La nobleſſe de l’Europe, dans les folles expéditions des Croiſades, emprunta quelque choſe des mœurs des Grecs & des Arabes. Elle connut leurs arts & leur luxe ; il lui devint difficile de s’en paſſer. Les Vénitiens eurent un plus grand débit des marchandiſes qu’ils tiroient de l’Orient. Les Arabes, eux-mêmes, en portèrent en France y en Angleterre, & juſqu’en Allemagne.

Ces états étoient alors ſans vaiſſeaux & ſans manufactures. On y gênoit le commerce, & l’on y mépriſoit le commerçant. Cette claſſe d’hommes utiles n’avoit jamais été honorée chez les Romains. Ils avoient traités les négocians à-peu-près avec le même mépris qu’ils avoient pour les hiſtrions, les courtiſanes, les bâtards, les eſclaves & les gladiateurs. Le ſyſtême politique établi dans toute l’Europe par la force & l’ignorance des nations du Nord, devoit néceſſairement perpétuer ce préjugé d’un orgueil barbare. Nos pères inſenſés prirent pour baſe de leurs gouvernemens, un principe deſtructeur de toute ſociété, le mépris pour les travaux utiles. Il n’y avoit de conſidérés que les poſſeſſeurs des fiefs, & ceux qui s’étoient diſtingués dans les combats. Les nobles étoient, comme on fait, de petits ſouverains qui abuſoient de leur autorité, & réſiſtoient à celle du prince. Les barons avoient du faſte & de l’avarice, des fantaiſies, & fort peu d’argent. Tantôt ils appelloient les marchands dans leurs petits états, & tantôt ils les rançonnoient. C’eſt dans ces tems barbares que ſe font établis les droits de péage, d’entrée, de ſortie, de paſſage, de logemens, d’aubaines, d’autres oppreſſions ſans fin. Tous les ponts, tous les chemins s’ouvroient ou ſe fermoient, ſous le bon plaiſir du prince ou de ſes vaſſaux. On ignoroit ſi parfaitement les plus ſimples élémens du commerce, qu’on avoit l’uſage de fixer le prix des denrées. Les négocians étoient ſouvent volés, & toujours mal payés par les chevaliers & par les barons. On faiſoit le commerce par caravanes, & l’on alloit en troupes armées juſqu’aux lieux où l’on avoit fixé les foires. Là, les marchands ne négligeoient aucun moyen de ſe concilier le peuple. Ils étoient ordinairement accompagnés de bateleurs, de muſiciens & de farceurs. Comme il n’y avoit alors aucune grande ville, & qu’on ne connoiſſait ni les ſpectacles, ni les aſſemblées, ni les plaiſirs ſédentaires de la ſociété privée, le tems des foires étoit celui des amuſemens ; & ces amuſemens dégénéroient en diſſolutions, qui autoriſoient les déclamations & les violences du clergé. Les commerçans furent ſouvent excommuniés. Le peuple avoit en horreur des étrangers qui apportoient des ſuperfluités à ſes tyrans, & qui s’aſſocioient à des hommes dont les mœurs bleſſoient les préjugés & ſon auſtérité groſſière.

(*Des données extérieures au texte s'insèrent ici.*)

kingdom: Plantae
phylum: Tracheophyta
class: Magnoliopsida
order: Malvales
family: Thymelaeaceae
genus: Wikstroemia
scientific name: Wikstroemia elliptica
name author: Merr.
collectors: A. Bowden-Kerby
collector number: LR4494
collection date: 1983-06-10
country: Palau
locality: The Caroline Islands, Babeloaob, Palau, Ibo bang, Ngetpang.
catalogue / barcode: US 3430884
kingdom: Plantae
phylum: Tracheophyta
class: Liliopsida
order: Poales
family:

Les Juifs, qui ne tardèrent pas à s’emparer des détails du commerce, ne lui donnèrent pas beaucoup de conſidération. Ils furent alors dans toute l’Europe, ce qu’ils font encore aujourd’hui dans la Pologne & dans la Turquie. Les richeſſes qu’ils avoient, celles qu’ils acquéroient tous les jours, les mirent en état de prêter de l’argent au marchand & aux autres citoyens ; mais en exigeant un bénéfice proportionné au riſque que couroient ces fonds, en ſortant de leurs mains. Les ſcholaſtiques s’élevèrent avec fureur contre une pratique néceſſaire, que proſerivoient leurs barbares préjugés. Cette déciſion théologique ſur un objet civil & politique, eut d’étranges ſuites. Le magiſtrat entraîné par une autorité qu’en n’oſoit pas juger, même lorſqu’elle étoit injuſte, prononça des conſiſcations & des peines infamantes contre l’uſure, que dans ces tems d’aveuglement les loix confondoient avec l’intérêt le plus modéré. Ce fut à cette époque que les Juifs, pour ſe dédommager des dangers & des humiliations qu’ils avoient continuellement à craindre dans un trafic regardé comme odieux & criminel, ſe livrèrent à une avidité qui n’eut plus de bornes. Il leur fallut ajouter au prix de l’argent qui peut s’eſtimer par le beſoin de celui qui prête, par le crédit de celui qui emprunte, par une infinité d’autres circonſtances, le prix de l’infamie qui eſt de peu de choſe, ou que rien au monde ne peut compenſer. Toutes les nations les déteſtèrent. On les perſécuta, on les pilla, on les proſcrivit. Ils inventèrent les lettres-de-change, qui mirent en ſureté les débris de leur fortune. Le clergé déclara le change uſuraire ; mais il étoit trop utile pour être aboli. Un de ſes effets fut de rendre les négocians plus indépendans des princes, qui alors les traitèrent mieux, dans la crainte qu’ils ne portâſſent ailleurs leurs richeſſes.

Ce furent les Italiens, plus connus ſous le nom de Lombards, qui profitèrent les premiers de ce commencement de révolution dans les idées. Ils obtinrent, pour les petites ſociétés qu’ils formoient, la protection de quelques gouvernemens, qui dérogèrent pour eux aux loix portées, dans des tems barbares, contre tous les étrangers. Cette faveur les rendit les agens de tout le Midi de l’Europe.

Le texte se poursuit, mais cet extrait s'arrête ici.